Task item: Please give every record below again exactly, and keep the pictures out.

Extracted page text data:
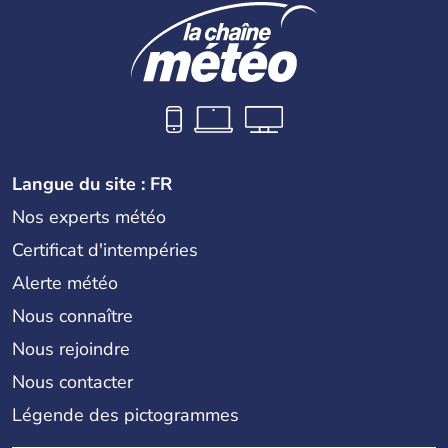
Langue du site : FR
Nos experts météo
Certificat d'intempéries
Alerte météo
Nous connaître
Nous rejoindre
Nous contacter
Légende des pictogrammes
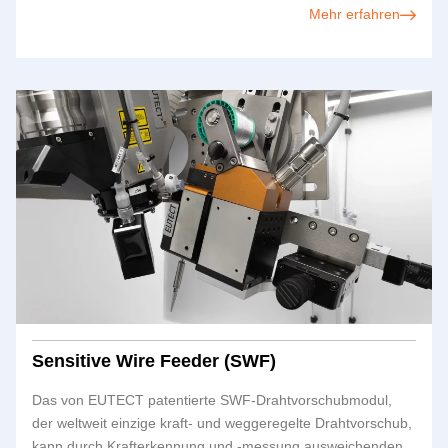
Mehr erfahren
Sensitive Wire Feeder (SWF)
Das von
EUTECT
patentierte SWF-Drahtvorschubmodul,
der weltweit einzige kraft- und weggeregelte Drahtvorschub,
kann durch Krafterkennung und -messung ausweichenden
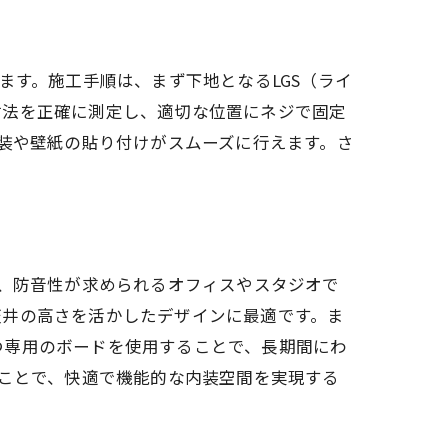
ます。施工手順は、まず下地となるLGS（ライ
寸法を正確に測定し、適切な位置にネジで固定
塗装や壁紙の貼り付けがスムーズに行えます。さ
ば、防音性が求められるオフィスやスタジオで
天井の高さを活かしたデザインに最適です。ま
つ専用のボードを使用することで、長期間にわ
ることで、快適で機能的な内装空間を実現する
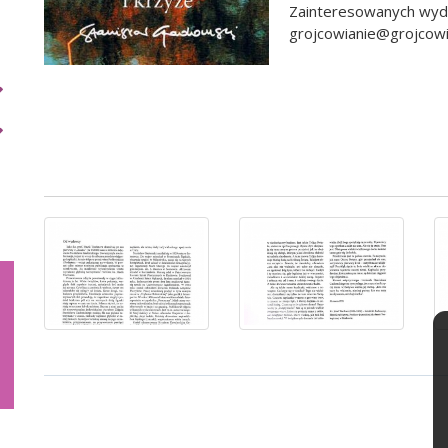
Zainteresowanych wyda
grojcowianie@grojcowi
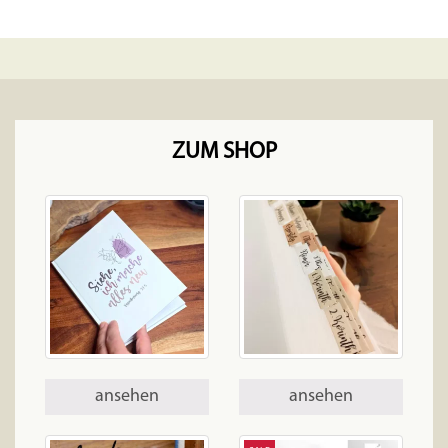
ZUM SHOP
ansehen
ansehen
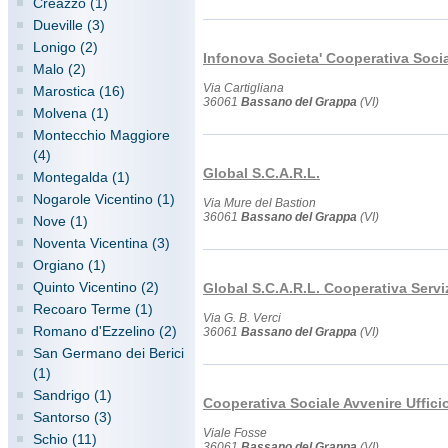
Creazzo (1)
Dueville (3)
Lonigo (2)
Infonova Societa' Cooperativa Socia
Malo (2)
Via Cartigliana
Marostica (16)
36061
Bassano del Grappa
(VI)
Molvena (1)
Montecchio Maggiore
(4)
Global S.C.A.R.L.
Montegalda (1)
Nogarole Vicentino (1)
Via Mure del Bastion
36061
Bassano del Grappa
(VI)
Nove (1)
Noventa Vicentina (3)
Orgiano (1)
Quinto Vicentino (2)
Global S.C.A.R.L. Cooperativa Servi
Recoaro Terme (1)
Via G. B. Verci
Romano d'Ezzelino (2)
36061
Bassano del Grappa
(VI)
San Germano dei Berici
(1)
Sandrigo (1)
Cooperativa Sociale Avvenire Uffici
Santorso (3)
Viale Fosse
Schio (11)
36061
Bassano del Grappa
(VI)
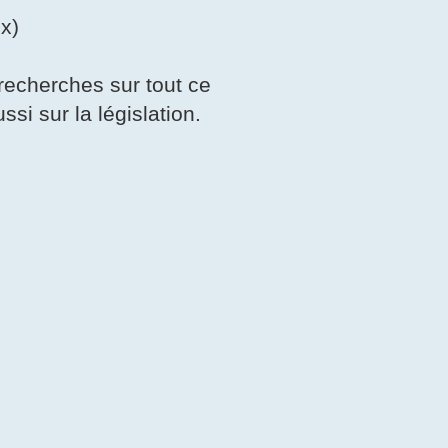
x)
recherches sur tout ce
si sur la législation.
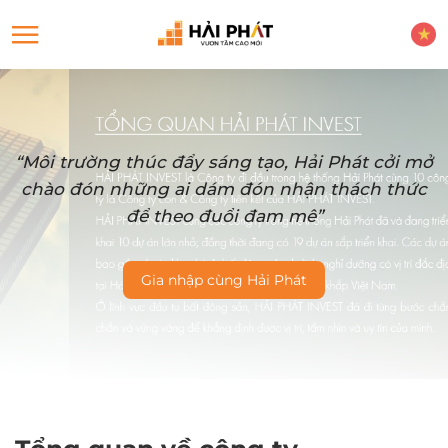
“Môi trường thúc đẩy sáng tạo, Hải Phát cởi mở
chào đón những ai dám đón nhận thách thức
để theo đuổi đam mê”
Gia nhập cùng Hải Phát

Answer box:
Langue du site : FR
Nos experts météo
Certificat d'intempéries
Alerte météo
Nous connaître
Nous rejoindre
Nous contacter
Légende des pictogrammes
Mehr erfahren
Sensitive Wire Feeder (SWF)
Das von
EUTECT
patentierte SWF-Drahtvorschubmodul,
der weltweit einzige kraft- und weggeregelte Drahtvorschub,
kann durch Krafterkennung und -messung ausweichenden
ます。施工手順は、まず下地となるLGS（ライ
寸法を正確に測定し、適切な位置にネジで固定
塗装や壁紙の貼り付けがスムーズに行えます。さ
ば、防音性が求められるオフィスやスタジオで
天井の高さを活かしたデザインに最適です。ま
つ専用のボードを使用することで、長期間にわ
ることで、快適で機能的な内装空間を実現する
Zainteresowanych wyda
grojcowianie@grojcowi
ZUM SHOP
ansehen
ansehen
Creazzo (1)
Dueville (3)
Lonigo (2)
Infonova Societa' Cooperativa Socia
Malo (2)
Via Cartigliana
Marostica (16)
36061
Bassano del Grappa
(VI)
Molvena (1)
Montecchio Maggiore
(4)
Global S.C.A.R.L.
Montegalda (1)
Nogarole Vicentino (1)
Via Mure del Bastion
36061
Bassano del Grappa
(VI)
Nove (1)
Noventa Vicentina (3)
Orgiano (1)
Quinto Vicentino (2)
Global S.C.A.R.L. Cooperativa Servi
Recoaro Terme (1)
Via G. B. Verci
Romano d'Ezzelino (2)
36061
Bassano del Grappa
(VI)
San Germano dei Berici
(1)
Sandrigo (1)
Cooperativa Sociale Avvenire Uffici
Santorso (3)
Viale Fosse
Schio (11)
36061
Bassano del Grappa
(VI)
x)
recherches sur tout ce
si sur la législation.
“Môi trường thúc đẩy sáng tạo, Hải Phát cởi mở
chào đón những ai dám đón nhận thách thức
để theo đuổi đam mê”
Gia nhập cùng Hải Phát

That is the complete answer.